• [Exercise requirements]
In the records below, find every line with the word "institutions" and copy it.

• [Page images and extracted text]

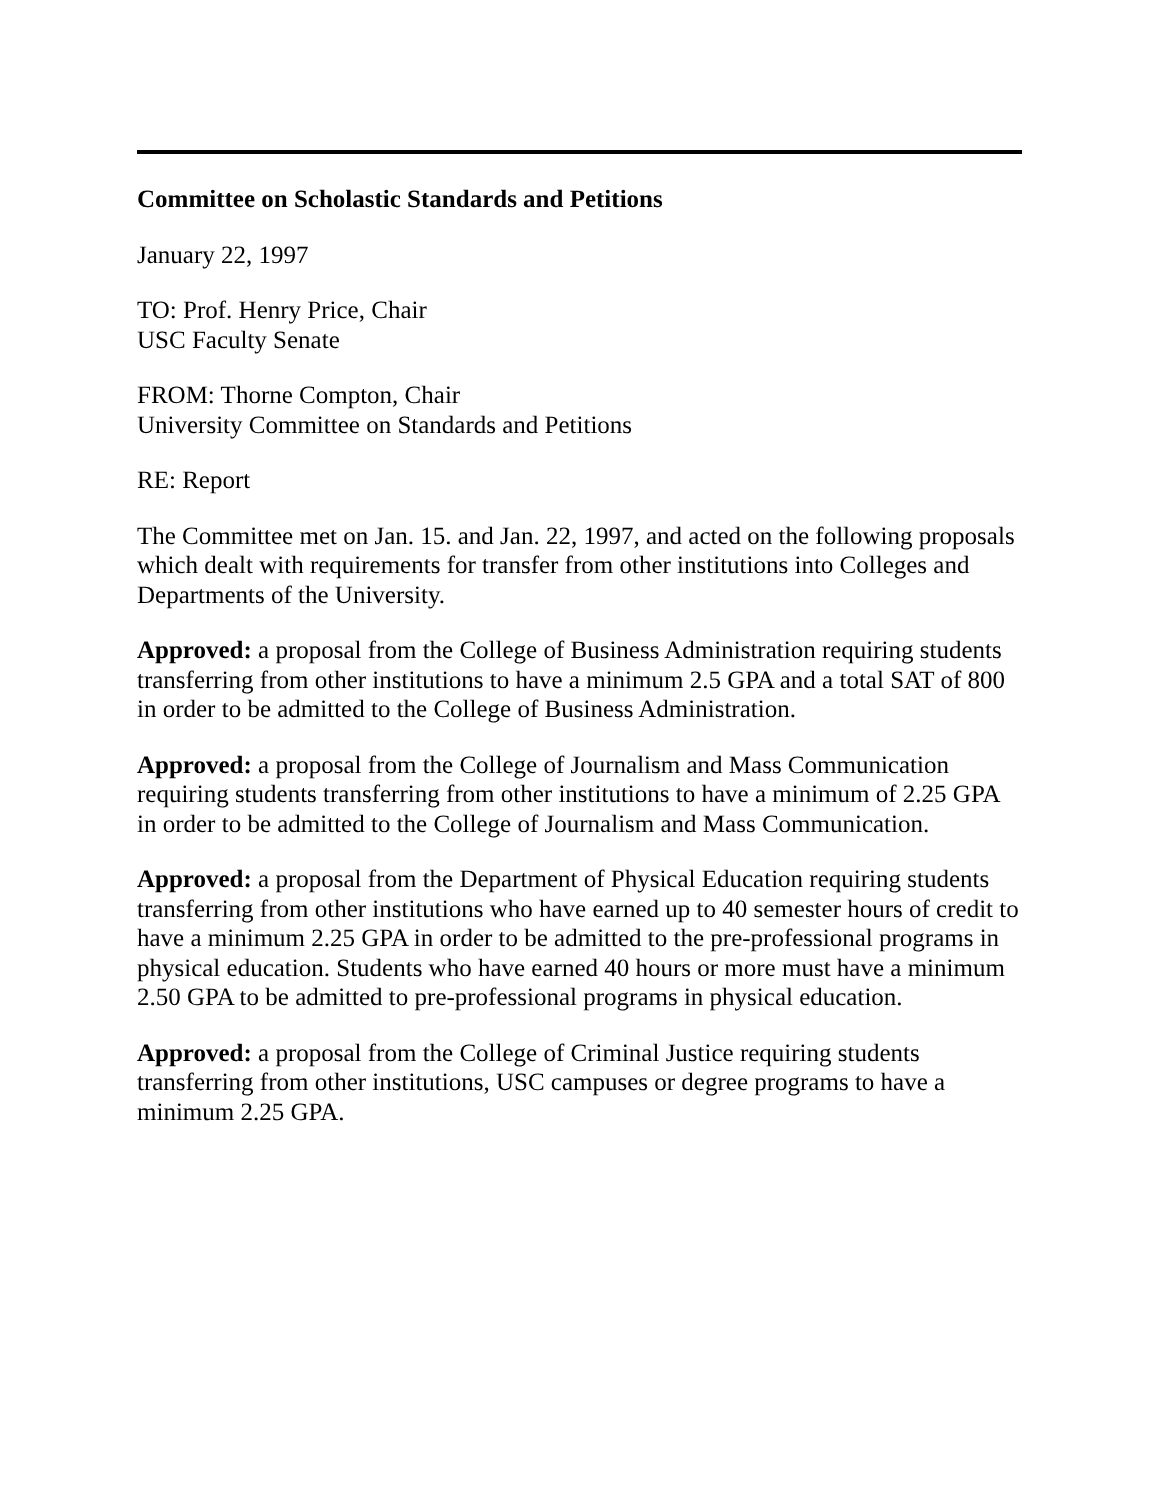Committee on Scholastic Standards and Petitions
January 22, 1997
TO: Prof. Henry Price, Chair
USC Faculty Senate
FROM: Thorne Compton, Chair
University Committee on Standards and Petitions
RE: Report
The Committee met on Jan. 15. and Jan. 22, 1997, and acted on the following proposals which dealt with requirements for transfer from other institutions into Colleges and Departments of the University.
Approved: a proposal from the College of Business Administration requiring students transferring from other institutions to have a minimum 2.5 GPA and a total SAT of 800 in order to be admitted to the College of Business Administration.
Approved: a proposal from the College of Journalism and Mass Communication requiring students transferring from other institutions to have a minimum of 2.25 GPA in order to be admitted to the College of Journalism and Mass Communication.
Approved: a proposal from the Department of Physical Education requiring students transferring from other institutions who have earned up to 40 semester hours of credit to have a minimum 2.25 GPA in order to be admitted to the pre-professional programs in physical education. Students who have earned 40 hours or more must have a minimum 2.50 GPA to be admitted to pre-professional programs in physical education.
Approved: a proposal from the College of Criminal Justice requiring students transferring from other institutions, USC campuses or degree programs to have a minimum 2.25 GPA.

• [Response]
The Committee met on Jan. 15. and Jan. 22, 1997, and acted on the following proposals which dealt with requirements for transfer from other institutions into Colleges and Departments of the University.
Approved: a proposal from the College of Business Administration requiring students transferring from other institutions to have a minimum 2.5 GPA and a total SAT of 800 in order to be admitted to the College of Business Administration.
Approved: a proposal from the College of Journalism and Mass Communication requiring students transferring from other institutions to have a minimum of 2.25 GPA in order to be admitted to the College of Journalism and Mass Communication.
Approved: a proposal from the Department of Physical Education requiring students transferring from other institutions who have earned up to 40 semester hours of credit to have a minimum 2.25 GPA in order to be admitted to the pre-professional programs in physical education. Students who have earned 40 hours or more must have a minimum 2.50 GPA to be admitted to pre-professional programs in physical education.
Approved: a proposal from the College of Criminal Justice requiring students transferring from other institutions, USC campuses or degree programs to have a minimum 2.25 GPA.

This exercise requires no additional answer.